Examples of datasets at /networks. Below, you'll find a brief description of each (all networks have 104 nodes):

  • gm23.dat: Power law degree distribution with exponent 2.3
  • gm27.dat: Power law degree distribution with exponent 2.7
  • rrnhub.dat: Random regular network with m = 4 and a hub with degree = 100

On file dyn_par.dat, you'll find 5 columns. Each column regards one dynamical parameter:

  1. Infection rate
  2. Averaging time
  3. Relaxation time
  4. Network file name
  5. Initial seed for pseudo-random number generator only Fortran

If going for Python version, the file dyn_par.py will have four rows:

  1. Network file
  2. Infection rate
  3. Relaxation time
  4. Averaging time

Outputs

For a given set of parameters, the program outputs the quasistationary distribution P(n) in pn.dat and three quasistationary quantities on terminal or console: density of infected vertices, dynamical susceptibility and lifespam.
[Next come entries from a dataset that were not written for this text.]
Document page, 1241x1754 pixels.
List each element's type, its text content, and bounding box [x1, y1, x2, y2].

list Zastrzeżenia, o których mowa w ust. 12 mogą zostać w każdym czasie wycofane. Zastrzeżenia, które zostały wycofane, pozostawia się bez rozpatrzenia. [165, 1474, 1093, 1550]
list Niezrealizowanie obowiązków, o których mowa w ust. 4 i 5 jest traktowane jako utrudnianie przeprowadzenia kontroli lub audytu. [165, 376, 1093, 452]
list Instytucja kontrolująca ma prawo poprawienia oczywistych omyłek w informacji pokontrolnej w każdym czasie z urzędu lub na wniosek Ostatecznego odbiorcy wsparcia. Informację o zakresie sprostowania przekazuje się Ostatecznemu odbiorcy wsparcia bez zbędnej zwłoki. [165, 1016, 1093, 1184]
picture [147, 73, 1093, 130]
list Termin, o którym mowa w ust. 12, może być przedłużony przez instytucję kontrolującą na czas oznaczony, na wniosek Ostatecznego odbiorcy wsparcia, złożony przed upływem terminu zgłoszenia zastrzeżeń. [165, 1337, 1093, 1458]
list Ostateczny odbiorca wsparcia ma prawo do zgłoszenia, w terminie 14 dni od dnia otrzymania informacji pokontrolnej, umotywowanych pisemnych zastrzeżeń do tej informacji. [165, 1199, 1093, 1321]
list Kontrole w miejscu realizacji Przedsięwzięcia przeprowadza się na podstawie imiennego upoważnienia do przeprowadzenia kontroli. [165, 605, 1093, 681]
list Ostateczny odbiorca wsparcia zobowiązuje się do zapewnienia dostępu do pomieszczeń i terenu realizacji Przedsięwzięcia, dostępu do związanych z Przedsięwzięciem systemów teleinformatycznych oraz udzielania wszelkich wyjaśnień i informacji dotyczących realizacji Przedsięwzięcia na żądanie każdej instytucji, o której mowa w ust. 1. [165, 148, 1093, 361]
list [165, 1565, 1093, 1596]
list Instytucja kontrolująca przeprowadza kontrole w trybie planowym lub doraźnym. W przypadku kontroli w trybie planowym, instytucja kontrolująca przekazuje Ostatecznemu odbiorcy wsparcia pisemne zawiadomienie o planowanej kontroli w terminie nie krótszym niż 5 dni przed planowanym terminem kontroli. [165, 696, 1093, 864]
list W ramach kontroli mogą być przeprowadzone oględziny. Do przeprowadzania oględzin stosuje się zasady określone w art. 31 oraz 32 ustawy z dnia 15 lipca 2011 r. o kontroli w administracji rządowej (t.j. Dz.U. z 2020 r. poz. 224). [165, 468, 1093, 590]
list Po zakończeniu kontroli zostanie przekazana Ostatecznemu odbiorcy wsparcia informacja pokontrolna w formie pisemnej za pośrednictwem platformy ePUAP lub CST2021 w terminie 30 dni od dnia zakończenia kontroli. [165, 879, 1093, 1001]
Details about these measures may be found in the [paper].

Compiling and Executing

  • Fortran (Gfortran):

    • gfortran rta.f90 -o name_exec (faster, no debugging, may give multiple warnings regarding identation (insert flag -w to get rid of them))
    • gfortran rta.f90 -fcheck=all -fcheck=bounds -o name_exec (slower, for debugging)
  • Fortran (Intel):

    • ifort rta.f90 -o name_exec (faster, no debugging)
    • ifort rta.f90 -traceback -check all -o name_exec (slower, for debugging)
  • Python: python rta.py

  • Executing (Fortran only): ./name_exec < dyn_par.dat

Obs: The file containing the network input must be in the same folder as the .f90 or .py code.

License

This code is under GNU General Public License v3.0.